> **TASK**: Write the records out again exactly, but without pictures.

> **SOURCE MATERIAL**:
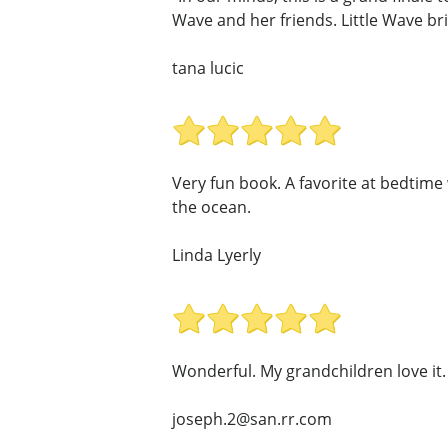
Wave and her friends. Little Wave bri
tana lucic
Very fun book. A favorite at bedtime
the ocean.
Linda Lyerly
Wonderful. My grandchildren love it.
joseph.2@san.rr.com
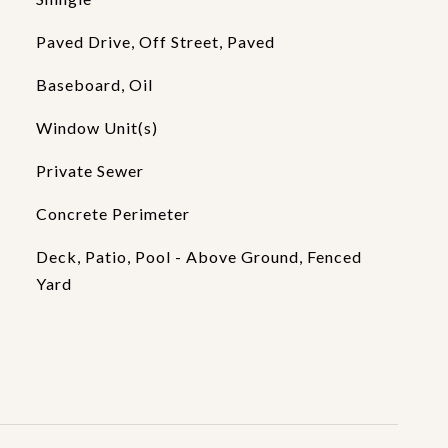
Paved Drive, Off Street, Paved
Baseboard, Oil
Window Unit(s)
Private Sewer
Concrete Perimeter
Deck, Patio, Pool - Above Ground, Fenced
Yard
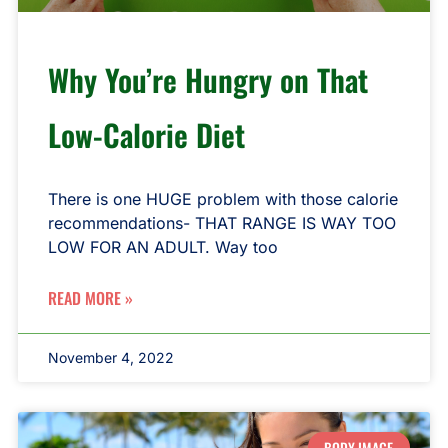
Why You’re Hungry on That
Low-Calorie Diet
There is one HUGE problem with those calorie
recommendations- THAT RANGE IS WAY TOO
LOW FOR AN ADULT. Way too
READ MORE »
November 4, 2022
BODY IMAGE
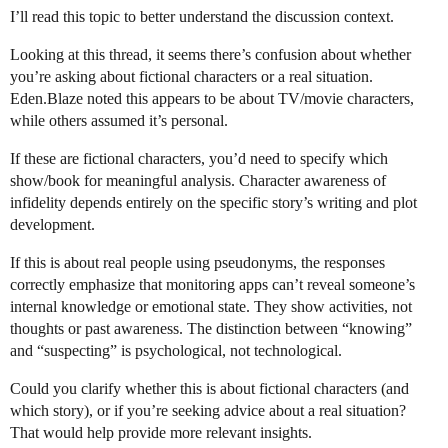
I’ll read this topic to better understand the discussion context.
Looking at this thread, it seems there’s confusion about whether
you’re asking about fictional characters or a real situation.
Eden.Blaze noted this appears to be about TV/movie characters,
while others assumed it’s personal.
If these are fictional characters, you’d need to specify which
show/book for meaningful analysis. Character awareness of
infidelity depends entirely on the specific story’s writing and plot
development.
If this is about real people using pseudonyms, the responses
correctly emphasize that monitoring apps can’t reveal someone’s
internal knowledge or emotional state. They show activities, not
thoughts or past awareness. The distinction between “knowing”
and “suspecting” is psychological, not technological.
Could you clarify whether this is about fictional characters (and
which story), or if you’re seeking advice about a real situation?
That would help provide more relevant insights.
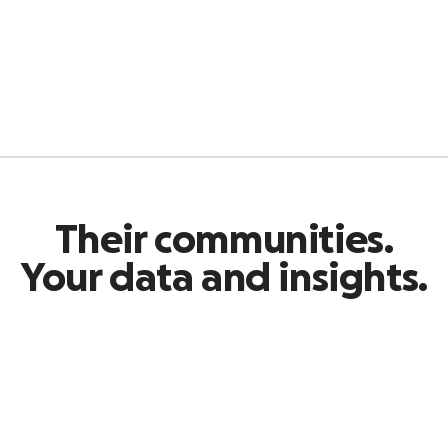
Their communities.
Your data and insights.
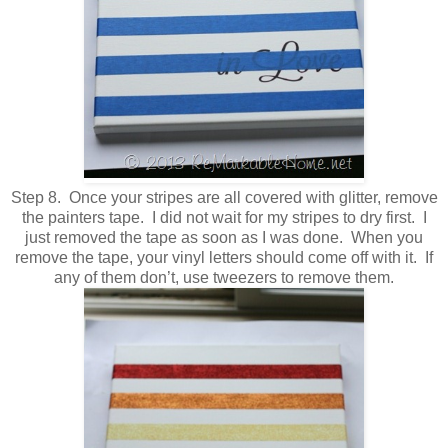
Step 8. Once your stripes are all covered with glitter, remove
the painters tape. I did not wait for my stripes to dry first. I
just removed the tape as soon as I was done. When you
remove the tape, your vinyl letters should come off with it. If
any of them don’t, use tweezers to remove them.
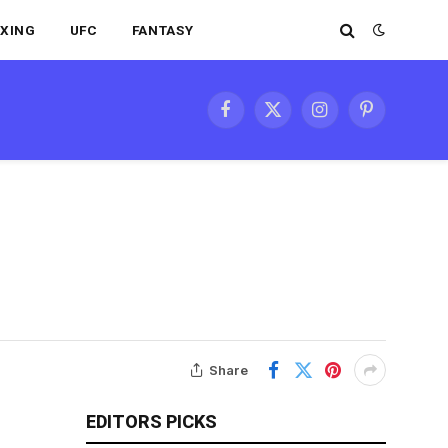
XING
UFC
FANTASY
Facebook
X
Instagram
Pinterest
(Twitter)
Share
EDITORS PICKS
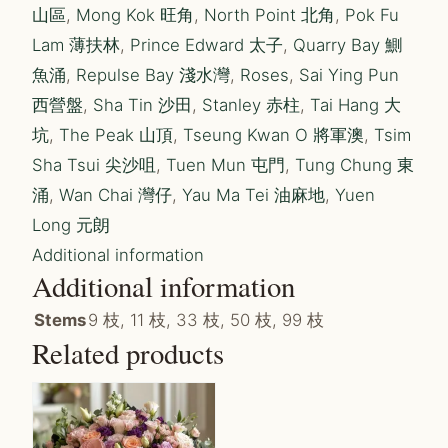
山區
,
Mong Kok 旺角
,
North Point 北角
,
Pok Fu
Lam 薄扶林
,
Prince Edward 太子
,
Quarry Bay 鰂
魚涌
,
Repulse Bay 淺水灣
,
Roses
,
Sai Ying Pun
西營盤
,
Sha Tin 沙田
,
Stanley 赤柱
,
Tai Hang 大
坑
,
The Peak 山頂
,
Tseung Kwan O 將軍澳
,
Tsim
Sha Tsui 尖沙咀
,
Tuen Mun 屯門
,
Tung Chung 東
涌
,
Wan Chai 灣仔
,
Yau Ma Tei 油麻地
,
Yuen
Long 元朗
Additional information
Additional information
Stems
9 枝, 11 枝, 33 枝, 50 枝, 99 枝
Related products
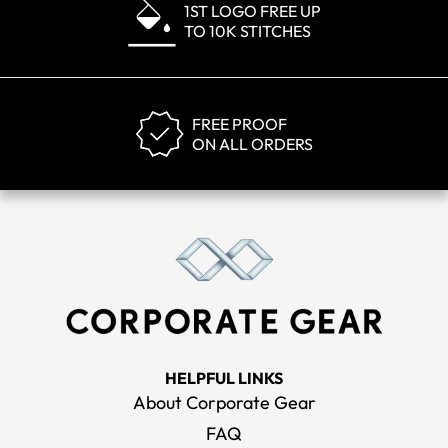
1ST LOGO FREE UP
TO 10K STITCHES
FREE PROOF
ON ALL ORDERS
HELPFUL LINKS
About Corporate Gear
FAQ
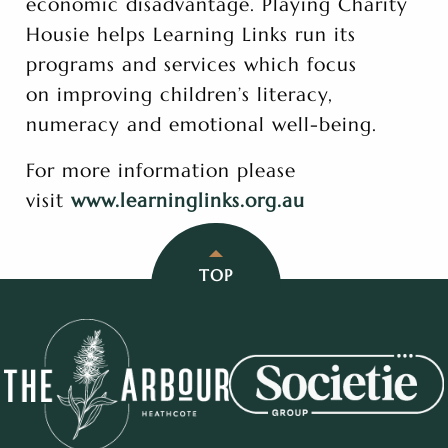
economic disadvantage. Playing Charity
Housie helps Learning Links run its
programs and services which focus
on improving children’s literacy,
numeracy and emotional well-being.
For more information please
visit
www.learninglinks.org.au
TOP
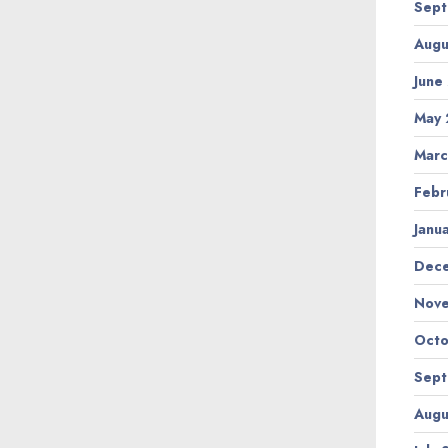
Sept
Augu
June
May 
Marc
Febr
Janu
Dec
Nov
Octo
Sept
Augu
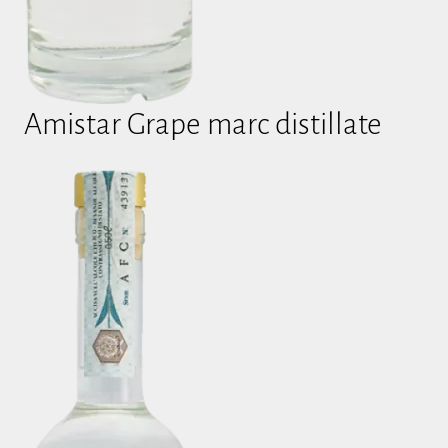
Amistar Grape marc distillate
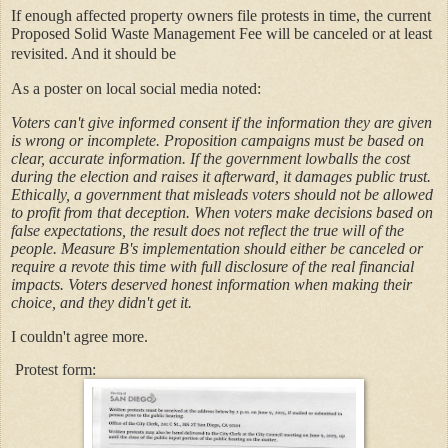
If enough affected property owners file protests in time, the current
Proposed Solid Waste Management Fee will be canceled or at least
revisited. And it should be
As a poster on local social media noted:
Voters can't give informed consent if the information they are given
is wrong or incomplete. Proposition campaigns must be based on
clear, accurate information. If the government lowballs the cost
during the election and raises it afterward, it damages public trust.
Ethically, a government that misleads voters should not be allowed
to profit from that deception. When voters make decisions based on
false expectations, the result does not reflect the true will of the
people. Measure B's implementation should either be canceled or
require a revote this time with full disclosure of the real financial
impacts. Voters deserved honest information when making their
choice, and they didn't get it.
I couldn't agree more.
Protest form:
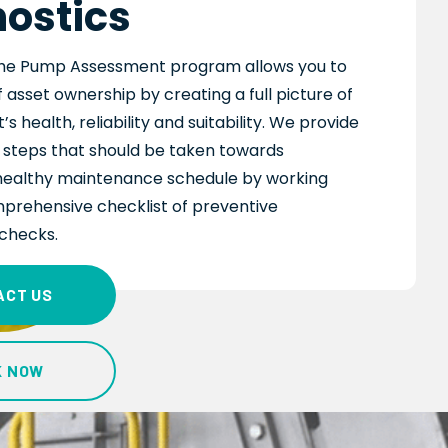
ostics
he Pump Assessment program allows you to
 asset ownership by creating a full picture of
s health, reliability and suitability. We provide
e steps that should be taken towards
healthy maintenance schedule by working
prehensive checklist of preventive
checks.
ACT US
K NOW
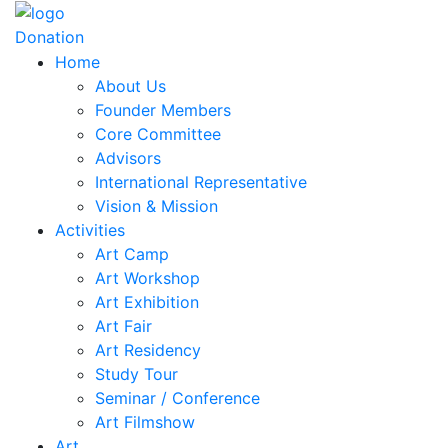
Donation
Home
About Us
Founder Members
Core Committee
Advisors
International Representative
Vision & Mission
Activities
Art Camp
Art Workshop
Art Exhibition
Art Fair
Art Residency
Study Tour
Seminar / Conference
Art Filmshow
Art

> **REPLY TO THE TASK**:
Wave and her friends. Little Wave bri
tana lucic
Very fun book. A favorite at bedtime
the ocean.
Linda Lyerly
Wonderful. My grandchildren love it.
joseph.2@san.rr.com
Paved Drive, Off Street, Paved
Baseboard, Oil
Window Unit(s)
Private Sewer
Concrete Perimeter
Deck, Patio, Pool - Above Ground, Fenced
Yard
Why You’re Hungry on That
Low-Calorie Diet
There is one HUGE problem with those calorie
recommendations- THAT RANGE IS WAY TOO
LOW FOR AN ADULT. Way too
READ MORE »
November 4, 2022
BODY IMAGE
I’ll read this topic to better understand the discussion context.
Looking at this thread, it seems there’s confusion about whether
you’re asking about fictional characters or a real situation.
Eden.Blaze noted this appears to be about TV/movie characters,
while others assumed it’s personal.
If these are fictional characters, you’d need to specify which
show/book for meaningful analysis. Character awareness of
infidelity depends entirely on the specific story’s writing and plot
development.
If this is about real people using pseudonyms, the responses
correctly emphasize that monitoring apps can’t reveal someone’s
internal knowledge or emotional state. They show activities, not
thoughts or past awareness. The distinction between “knowing”
and “suspecting” is psychological, not technological.
Could you clarify whether this is about fictional characters (and
which story), or if you’re seeking advice about a real situation?
That would help provide more relevant insights.
Their communities.
Your data and insights.
Step 8. Once your stripes are all covered with glitter, remove
the painters tape. I did not wait for my stripes to dry first. I
just removed the tape as soon as I was done. When you
remove the tape, your vinyl letters should come off with it. If
any of them don’t, use tweezers to remove them.
XING
UFC
FANTASY
Facebook
X
Instagram
Pinterest
(Twitter)
Share
EDITORS PICKS
山區
,
Mong Kok 旺角
,
North Point 北角
,
Pok Fu
Lam 薄扶林
,
Prince Edward 太子
,
Quarry Bay 鰂
魚涌
,
Repulse Bay 淺水灣
,
Roses
,
Sai Ying Pun
西營盤
,
Sha Tin 沙田
,
Stanley 赤柱
,
Tai Hang 大
坑
,
The Peak 山頂
,
Tseung Kwan O 將軍澳
,
Tsim
Sha Tsui 尖沙咀
,
Tuen Mun 屯門
,
Tung Chung 東
涌
,
Wan Chai 灣仔
,
Yau Ma Tei 油麻地
,
Yuen
Long 元朗
Additional information
Additional information
Stems
9 枝, 11 枝, 33 枝, 50 枝, 99 枝
Related products
1ST LOGO FREE UP
TO 10K STITCHES
FREE PROOF
ON ALL ORDERS
HELPFUL LINKS
About Corporate Gear
FAQ
economic disadvantage. Playing Charity
Housie helps Learning Links run its
programs and services which focus
on improving children’s literacy,
numeracy and emotional well-being.
For more information please
visit
www.learninglinks.org.au
TOP
Sept
Augu
June
May 
Marc
Febr
Janu
Dec
Nov
Octo
Sept
Augu
Amistar Grape marc distillate
If enough affected property owners file protests in time, the current
Proposed Solid Waste Management Fee will be canceled or at least
revisited. And it should be
As a poster on local social media noted:
Voters can't give informed consent if the information they are given
is wrong or incomplete. Proposition campaigns must be based on
clear, accurate information. If the government lowballs the cost
during the election and raises it afterward, it damages public trust.
Ethically, a government that misleads voters should not be allowed
to profit from that deception. When voters make decisions based on
false expectations, the result does not reflect the true will of the
people. Measure B's implementation should either be canceled or
require a revote this time with full disclosure of the real financial
impacts. Voters deserved honest information when making their
choice, and they didn't get it.
I couldn't agree more.
Protest form:
ostics
he Pump Assessment program allows you to
 asset ownership by creating a full picture of
s health, reliability and suitability. We provide
e steps that should be taken towards
healthy maintenance schedule by working
prehensive checklist of preventive
checks.
ACT US
K NOW
Donation
Home
About Us
Founder Members
Core Committee
Advisors
International Representative
Vision & Mission
Activities
Art Camp
Art Workshop
Art Exhibition
Art Fair
Art Residency
Study Tour
Seminar / Conference
Art Filmshow
Art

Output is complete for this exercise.